The MAPE values for the network prediction and the statistical modeling have been outlined in table. For the network, the MAPE values for the optimized network have been presented. A study of the root mean square error (RMSE) for the Rprop network, OSS network and statistical modeling has also been performed. The RMSE values for the Rprop network with 16 hidden neurons and optimized at 700 epochs are 3.72 and 2.12 for deformational modulus and texture coefficient, respectively. For OSS network optimized at 150 epochs with 15 hidden layer neurons, the RMSE values for deformational modulus and texture coefficient are 4.21 and 1.89, respectively. A comparison with studies made before to predict deformational modulus gives that the neural network approach gives significantly lower values of RMSE. The OSS network, in particular, gives highly satisfying results in this regard. However, care must be taken of this fact that this approach uses fundamentally different inputs rather than those used in various previous works [515]. The RMSE values as has been found out by Kayabasi et al. [12] in their work for different formulae for deformational modulus are 15.07 for Bieniawski formula [5], 5.83 for Serafim and Pereira [7] formula, 6.31 for Hoek and Brown [9] formula, 4.96 for Kayabasi et al. [18] and 4.74 and 4.49 for Kayabasi et al. [12]. The RMSE values found in this case are significantly less than these findings. Moreover, most of the prediction formulae had their applicability limitation due to the variables in use in those cases. The Bieniawski formulae [5] was limited in use for only rocks having RMR > 50, whereas Serefim and Pereira formula [7] was for rocks with RMR ≤ 50. Again, for the Hoek and Brown formulae [9] to be applicable the UCS of the rock in investigation had to be ≤100 MPa. However, for the present approach, no such limitation holds and values of simply determinable variables for rocks have been used as inputs or independent variables.

10 Conclusions

Connectionist modeling or use of artificial neural network to predict the deformational modulus and texture coefficient have given results much more impressive than traditional statistical analysis can do. The efficiency check by performance functions like MAE and mean absolute percentage error and that with the t-statistic at a level of significance of 5% shows clearly that connectionist modeling can by far be a better way of predicting deformational modulus and texture coefficient from simple intrinsic properties of rock which are obtainable easily and also less time-taking tests. Among the intelligent algorithms existing, the use of resilient backpropagation and OSS can obviously give better results. The use of resilient backpropagation with a higher number of epochs gives the best results. Determining texture coefficient from petrographic studies also requires time. The prediction of the same from other seemingly uncorrelated variables is notable. As far as pattern matching is concerned, connectionist modeling scores over all other methods. The network has also been able to do a far better generalization than other models. The system does not take any of the predefined variables used generally to get deformational modulus.

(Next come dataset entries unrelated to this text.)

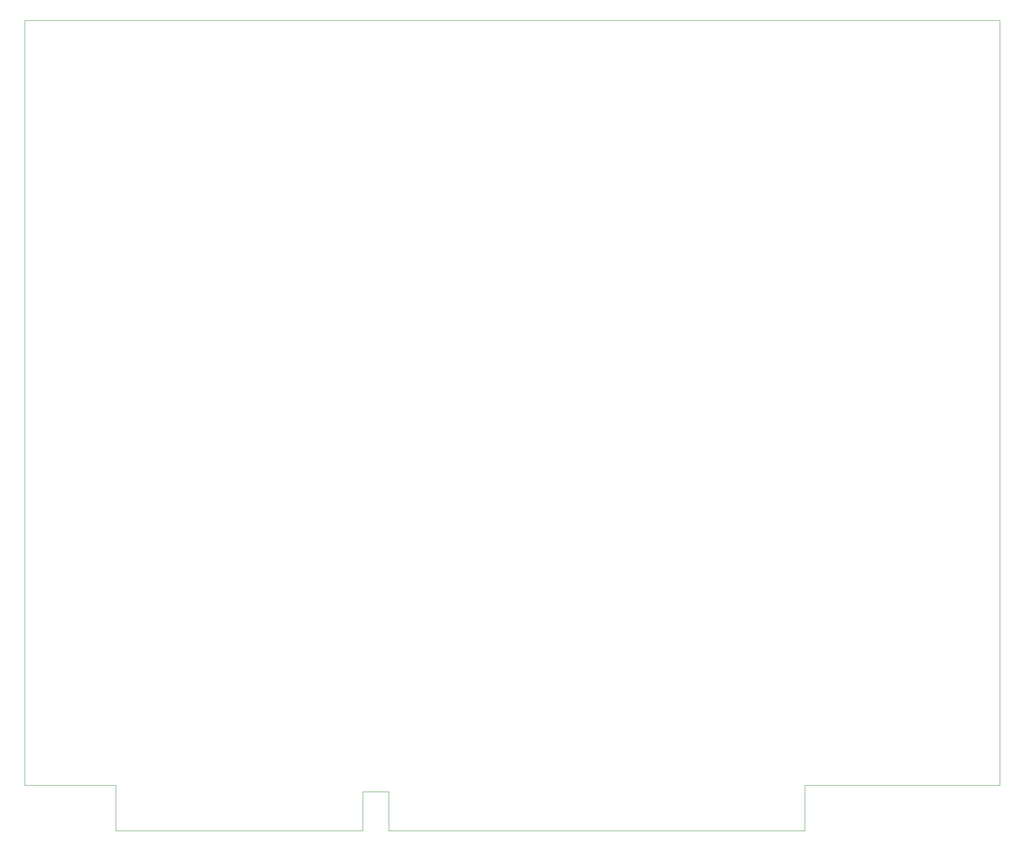
<source format=gbr>
%TF.GenerationSoftware,KiCad,Pcbnew,5.1.6-c6e7f7d~86~ubuntu18.04.1*%
%TF.CreationDate,2021-02-20T22:43:29+08:00*%
%TF.ProjectId,68k_dev,36386b5f-6465-4762-9e6b-696361645f70,rev?*%
%TF.SameCoordinates,Original*%
%TF.FileFunction,Profile,NP*%
%FSLAX46Y46*%
G04 Gerber Fmt 4.6, Leading zero omitted, Abs format (unit mm)*
G04 Created by KiCad (PCBNEW 5.1.6-c6e7f7d~86~ubuntu18.04.1) date 2021-02-20 22:43:29*
%MOMM*%
%LPD*%
G01*
G04 APERTURE LIST*
%TA.AperFunction,Profile*%
%ADD10C,0.050000*%
%TD*%
G04 APERTURE END LIST*
D10*
X97663000Y-159512000D02*
X79883000Y-159512000D01*
X97663000Y-168402000D02*
X97663000Y-159512000D01*
X145923000Y-168402000D02*
X97663000Y-168402000D01*
X145923000Y-160782000D02*
X145923000Y-168402000D01*
X151003000Y-160782000D02*
X145923000Y-160782000D01*
X151003000Y-168402000D02*
X151003000Y-160782000D01*
X232283000Y-168402000D02*
X151003000Y-168402000D01*
X232283000Y-159512000D02*
X232283000Y-168402000D01*
X233553000Y-159512000D02*
X232283000Y-159512000D01*
X79883000Y-10000000D02*
X79883000Y-159512000D01*
X270383000Y-10000000D02*
X79883000Y-10000000D01*
X270383000Y-159512000D02*
X270383000Y-10000000D01*
X233553000Y-159512000D02*
X270383000Y-159512000D01*
M02*

</source>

The method can easily be used with effectiveness in all situations to get deformational modulus and texture coefficient from far simpler tests which has vital importance for any design and planning to have a better safety and stability. Expensive and tedious tests can easily be avoided by use of such modeling. Other algorithms can also be used to get results of the same order. Faster and better predicting values can be given by more generalized algorithms which would obviously help in reducing the number of inputs and decreasing the work needed.